Warwick was seen no more at court. Patch, who seemed to have an ear at every door, was worse than any woman for whispering tales to me. He told me that the Earl, after a brief and unexpected Christmas appearance, had gone to his manor at Cambridge. Further, it wa
s rumoured that George of Clarence communicated with him, and that there was more talk of Isabel, the frail fair lady with her vast estates.
‘A right comely wench,’ he said. ‘But sickly, like her sister Anne. Though I doubt not that were she as hideous as I, the prospect of ridding London of the Woodvilles would aid Duke George to love her.’
He was waiting for me to say he was not hideous. All I said was: ‘How would marrying Isabel harm the Woodvilles?’
‘I fancy Lord Warwick has promised George that he will engineer this,’ grinned Patch. ‘But I fear ’tis delusion. You mind that Warwick was one of the Calais Earls?’
I did not, but let him continue.
‘King Louis of France is a craftsman at flattery,’ said the fool. ‘Not long after he took the throne he made a ploy for Warwick—sought his advice on hunting dogs, wrote him fair letters at Calais, and Warwick bloomed like a peach.’
‘Yet Warwick fought for Edward, and set him on the throne,’ I said, confused.
‘True,’ he answered. ‘And Warwick had the notion that once peace was made with Louis, there would be no more attacks from Margaret of Anjou. But this would mean crushing Burgundy. Edward would never agree to that. And in any event, as Elizabeth snatched the King from Bona of Savoy, Louis’s sister by marriage, all Warwick’s plans were halted in mid-gallop. Thus my lord loathes the Woodvilles.’
My mind flew back to an old conversation. I saw John Skelton’s handsome face, heard the tale of Richard’s flight to the Low Countries, and the saving of his life.
‘Nay,’ I said very softly. ‘They would never break with Burgundy, for the Burgundians are passing kind.’

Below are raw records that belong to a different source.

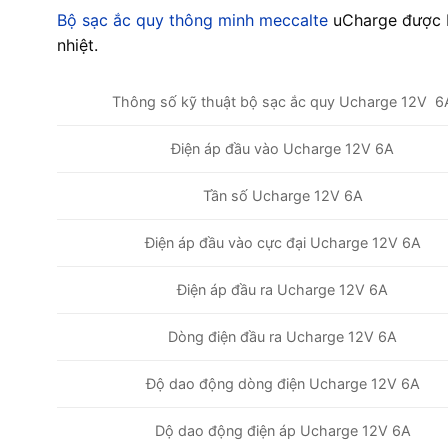
Bộ sạc ắc quy thông minh meccalte
uCharge được b
nhiệt.
Thông số kỹ thuật bộ sạc ắc quy Ucharge 12V 6
Điện áp đầu vào Ucharge 12V 6A
Tần số Ucharge 12V 6A
Điện áp đầu vào cực đại Ucharge 12V 6A
Điện áp đầu ra Ucharge 12V 6A
Dòng điện đầu ra Ucharge 12V 6A
Độ dao động dòng điện Ucharge 12V 6A
Dộ dao động điện áp Ucharge 12V 6A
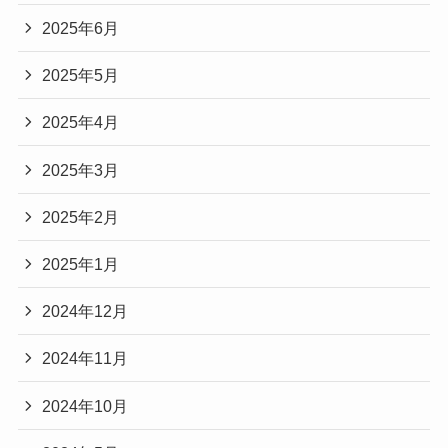
2025年6月
2025年5月
2025年4月
2025年3月
2025年2月
2025年1月
2024年12月
2024年11月
2024年10月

Patch laughed. ‘Hardly could they, with the King’s sister married to Charles, Burgundy’s own Duke!’
He knew much more of politics than I. I said: ‘Warwick still plots with George, then, think you?’
‘Yes, and he would have done with Dickon, too,’ said the fool, and my witless heart started its old dance, floundering and prancing at the name.
‘I wonder if he will ever weaken,’ Patch mused. ‘I doubt not Warwick would give him Anne as a reward... ’Twould be easier if my lord had both brothers ranged against the King.’